Illustration: Christine Roy
Avec environ 225 000 morts par an, les effets indésirables des médicaments d’ordonnance sont la quatrième cause de décès aux États-Unis. Qu’en est-il au Canada?
Ceux qui croient que notre pays s’en tire mieux déchanteront en lisant Mourir sur ordonnance (Les Éditions Écosociété), écrit par le député conservateur Terence Young. Ce dernier a perdu sa fille à cause des effets secondaires d’un médicament contre le reflux gastrique. Grâce à l’enquête détaillée qu’il a menée, on découvre que le système de pharmacovigilance canadien est bien pire que celui de nos voisins du Sud.

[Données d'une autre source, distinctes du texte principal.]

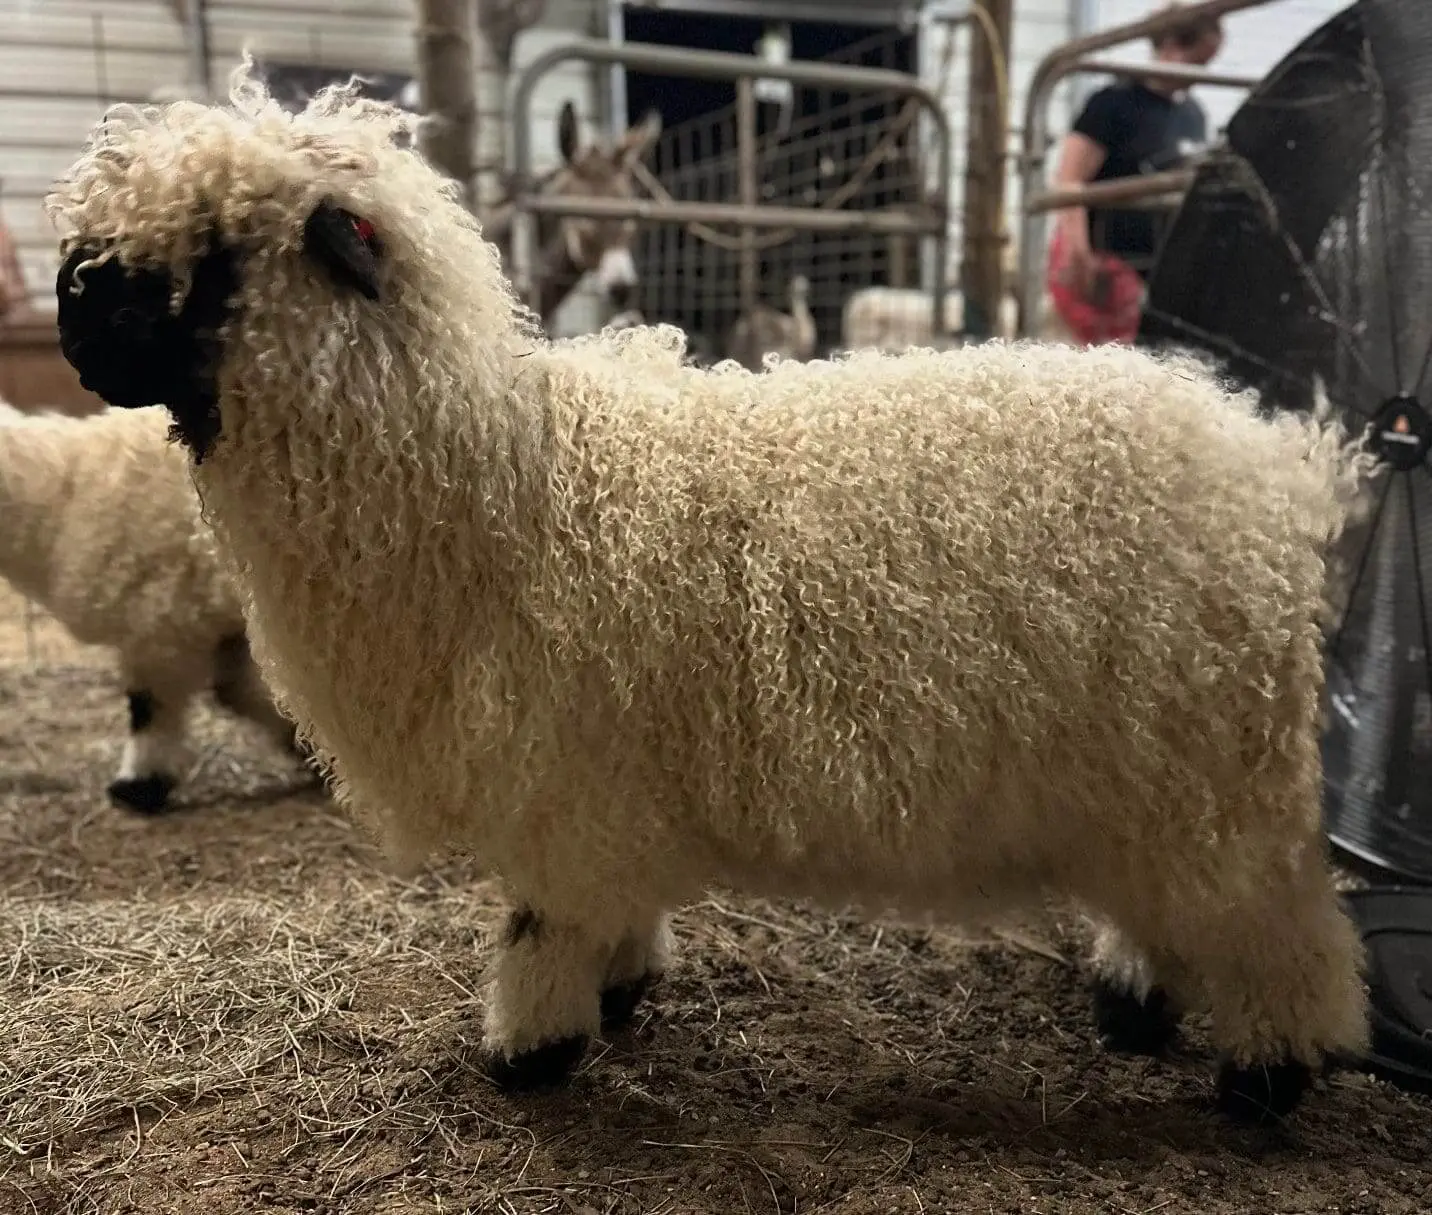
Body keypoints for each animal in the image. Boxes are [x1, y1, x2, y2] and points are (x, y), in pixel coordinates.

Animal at [48, 69, 1374, 1126]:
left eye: (217, 247)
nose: (64, 295)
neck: (495, 479)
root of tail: (1282, 471)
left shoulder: (564, 777)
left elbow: (542, 922)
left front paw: (529, 1052)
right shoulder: (609, 788)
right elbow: (611, 908)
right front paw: (623, 988)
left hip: (1210, 764)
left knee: (1283, 928)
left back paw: (1267, 1078)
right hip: (1156, 767)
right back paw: (1135, 1005)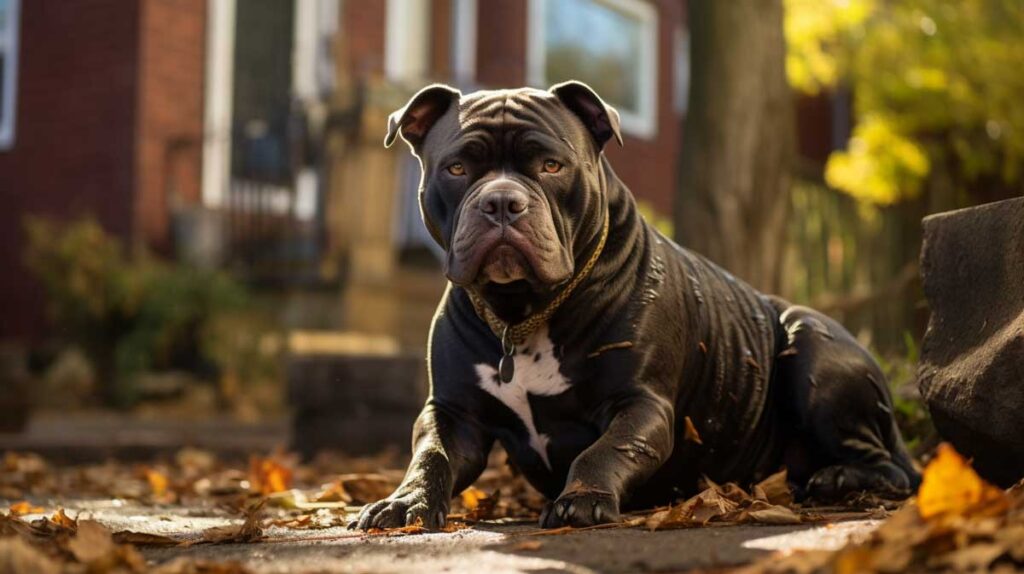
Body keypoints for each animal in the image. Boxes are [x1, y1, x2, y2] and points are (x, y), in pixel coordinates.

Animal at [354, 80, 921, 527]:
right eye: (456, 168)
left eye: (551, 165)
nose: (501, 201)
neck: (523, 311)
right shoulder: (454, 413)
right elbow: (432, 456)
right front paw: (404, 503)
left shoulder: (639, 403)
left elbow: (606, 450)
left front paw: (582, 500)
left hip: (814, 355)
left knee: (889, 466)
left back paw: (838, 477)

Notre système de gestion des risques des médicaments est scandaleux. D’abord, la plupart des essais cliniques pour évaluer les bénéfices et les risques des nouveaux médicaments sont faits par les firmes pharmaceutiques, qui cherchent à promouvoir leurs produits. Malgré toutes les demandes pour une plus grande transparence, leurs résultats restent des secrets commerciaux. Les firmes sélectionnent les données qu’elles veulent voir publier et dissimulent les résultats négatifs, biaisant complètement l’information disponible aux médecins.
L’intérêt commercial d’abord
Pour y parvenir, elles embauchent des agences qui rédigent des études «scientifiques» destinées à montrer leurs produits sous leur meilleur jour. Elles rétribuent ensuite des médecins «indépendants» pour qu’ils les signent. On appelle cela du ghostwriting, mais il faudrait plutôt parler de la gestion fantôme de la recherche médicale par des intérêts commerciaux…
Des documents internes de Pfizer révèlent que, entre 1998 et 2000, pas moins de 85 articles scientifiques sur la sertraline (l’antidépresseur Zoloft) ont été rédigés à l’initiative de la compagnie. À cette période, la littérature scientifique ne comptait que 211 articles sur cette molécule. Pfizer a ainsi produit une masse critique d’articles favorables au médicament, ce qui lui a permis de noyer les études négatives.
En janvier 2008, on a également appris que l’industrie avait systématiquement «oublié» de publier les résultats défavorables sur la nouvelle génération d’antidépresseurs (Prozac, Paxil, Zoloft, Effexor, etc.). Une fois toutes les données compilées, on réalise que pour 70 % des gens qui en prennent actuellement le médicament n’offre rien de plus qu’un placebo. Mais un placebo n’a pas d’effets indésirables, au contraire des antidépresseurs.
Fausse revue médicale
Pour promouvoir son tristement célèbre Vioxx, un anti-inflammatoire qui a causé environ 30 000 décès aux États-Unis, Merck avait monté une campagne de ghostwriting, omettant de mentionner la mort de certains «cobayes» durant les essais cliniques. La compagnie avait même créé une fausse revue médicale laissant croire que les articles étaient révisés par des pairs. En outre, des chercheurs indépendants qui soulignaient les risques liés au Vioxx ont même indiqué avoir été menacés par la firme.
Plus récemment, un rapport sénatorial américain a révélé que lorsque les représentants de GlaxoSmithKline ont découvert les risques cardiaques liés à leur antidiabétique Avandia, ils les ont camouflés au lieu d’en avertir les autorités. Ils ont aussi intimidé les chercheurs indépendants qui osaient divulguer des informations «négatives».
En janvier, Santé Canada a tenu des audiences en vue d’améliorer la façon de réglementer les médicaments. Au nom de la modernisation, et sous la pression des firmes, le ministère a proposé de relâcher les exigences en matière de sécurité avant la mise en marché d’un nouveau médicament. Adieu principe de précaution! On accélère la mise en marché en espérant qu’il ne s’avérera pas dangereux…
Le député Terence Young était présent et a pris la parole. Il a qualifié le processus de « sinistre farce » et a quitté la salle avec toute la dignité d’un père qui se bat pour que sa fille ne soit pas morte en vain.